— start of Exercise inputs —

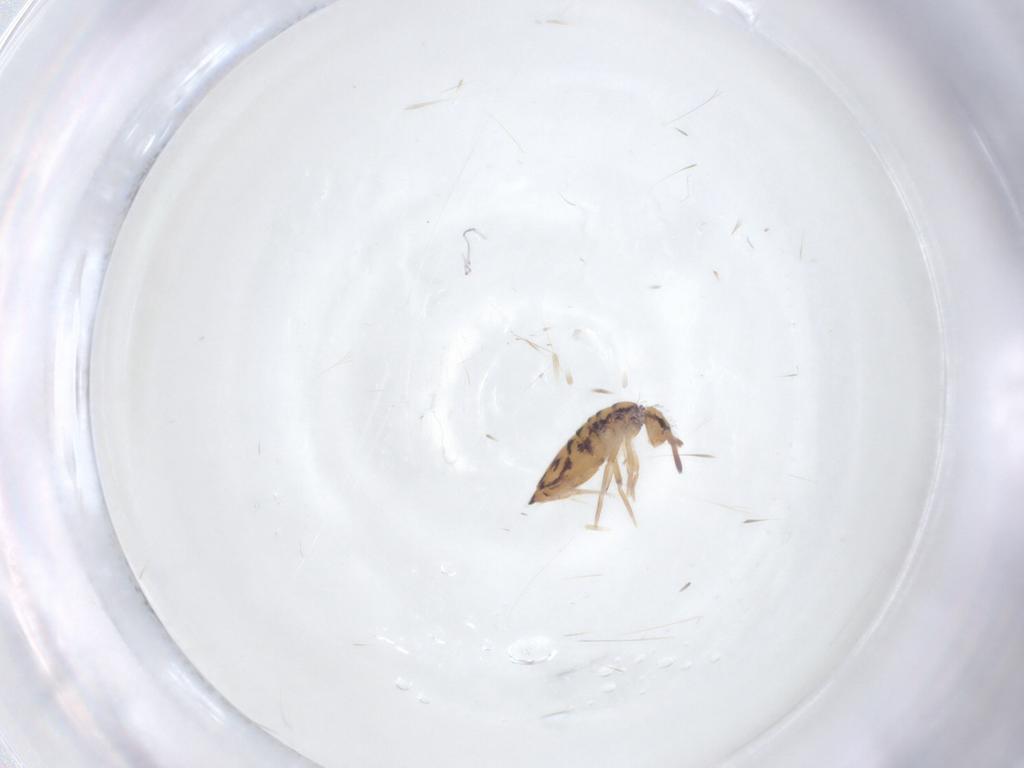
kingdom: Animalia
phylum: Arthropoda
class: Collembola
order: Entomobryomorpha
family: Entomobryidae
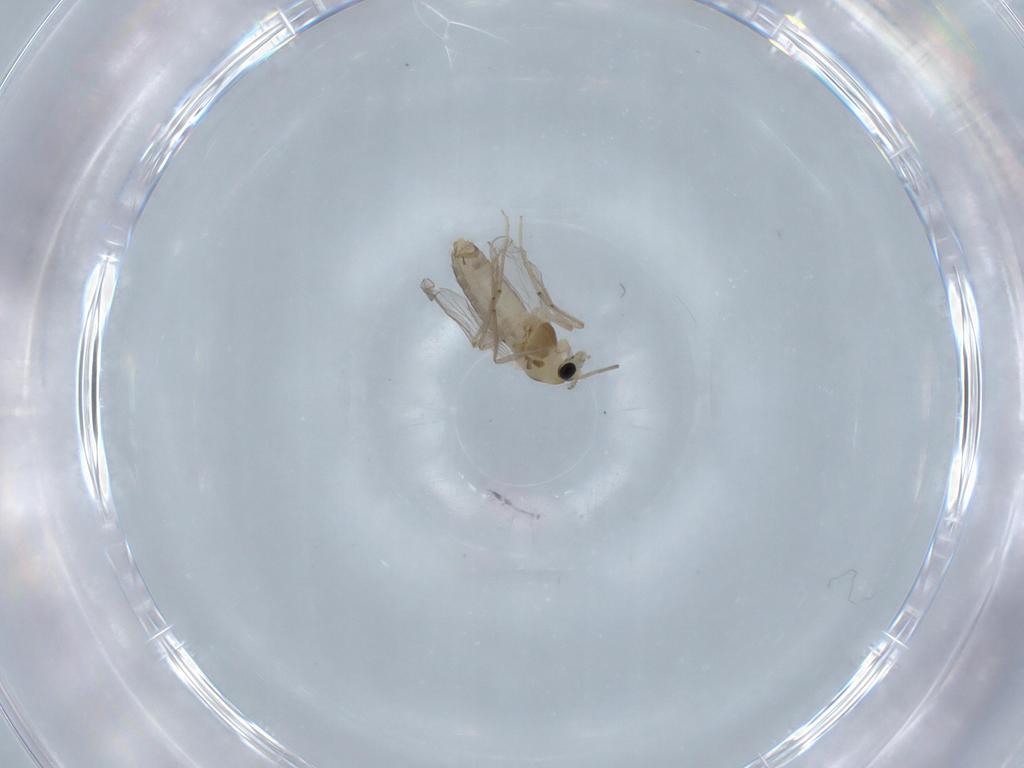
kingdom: Animalia
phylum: Arthropoda
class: Insecta
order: Diptera
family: Chironomidae
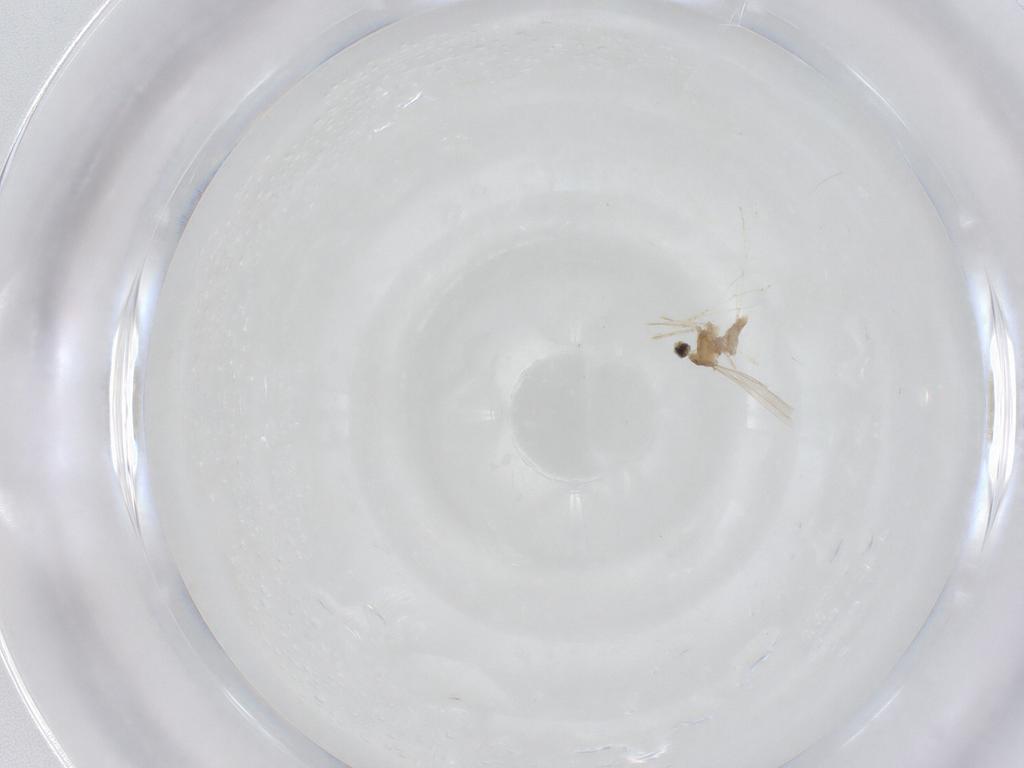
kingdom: Animalia
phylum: Arthropoda
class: Insecta
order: Diptera
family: Cecidomyiidae
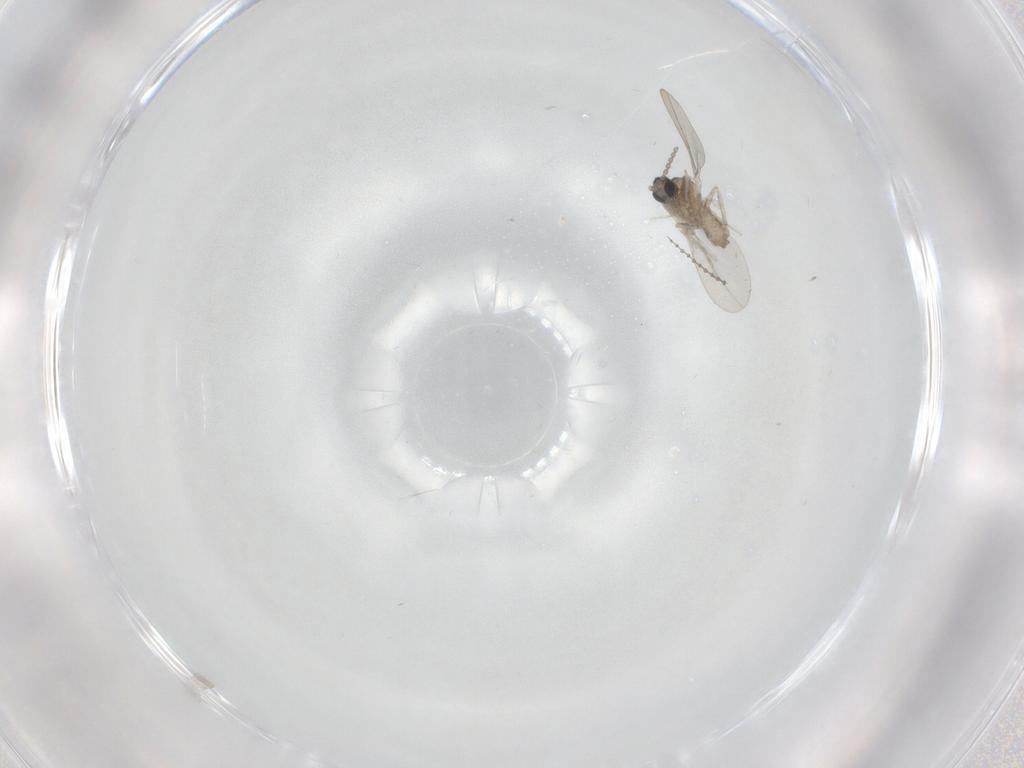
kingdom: Animalia
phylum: Arthropoda
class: Insecta
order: Diptera
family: Cecidomyiidae
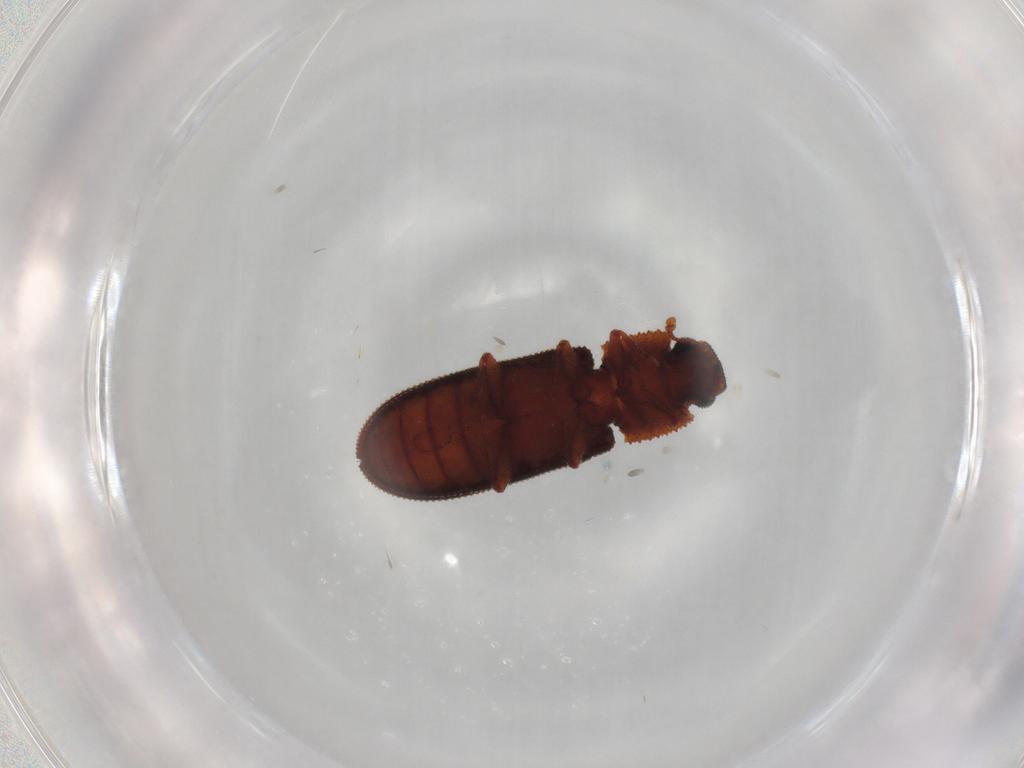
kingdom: Animalia
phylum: Arthropoda
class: Insecta
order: Coleoptera
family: Zopheridae
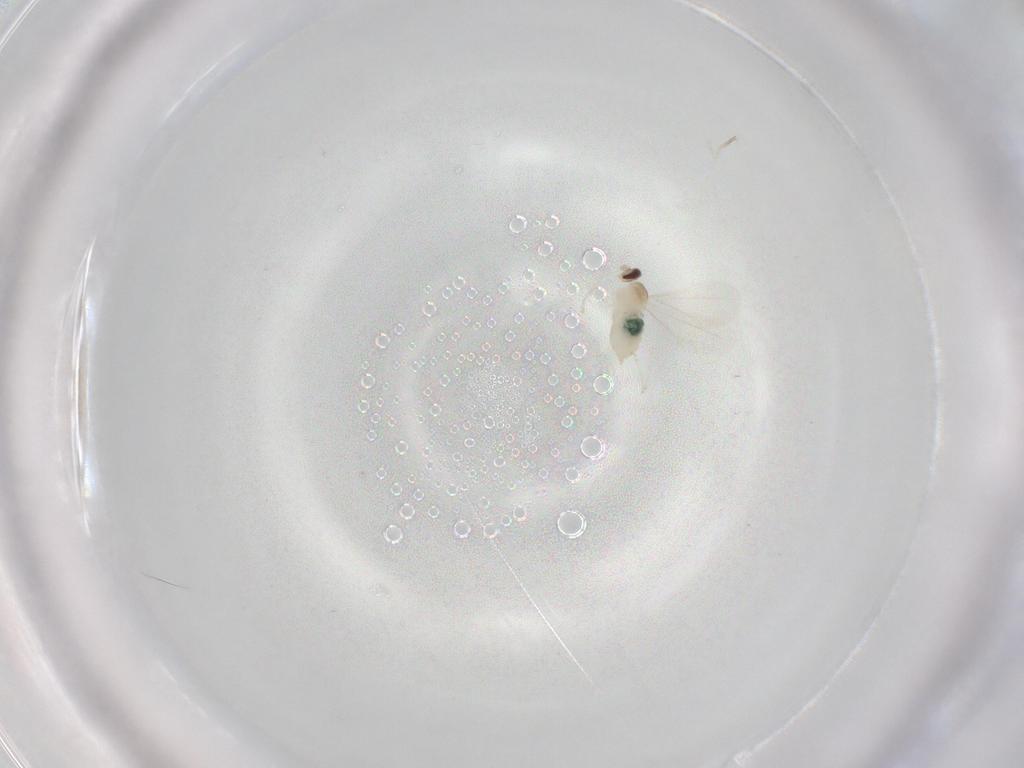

— end of Exercise inputs —

▶ Written problem
Write out the classification lines from every entry above word for word, omitting the images.

▶ Exercise response
kingdom: Animalia
phylum: Arthropoda
class: Collembola
order: Entomobryomorpha
family: Entomobryidae
kingdom: Animalia
phylum: Arthropoda
class: Insecta
order: Diptera
family: Chironomidae
kingdom: Animalia
phylum: Arthropoda
class: Insecta
order: Diptera
family: Cecidomyiidae
kingdom: Animalia
phylum: Arthropoda
class: Insecta
order: Diptera
family: Cecidomyiidae
kingdom: Animalia
phylum: Arthropoda
class: Insecta
order: Coleoptera
family: Zopheridae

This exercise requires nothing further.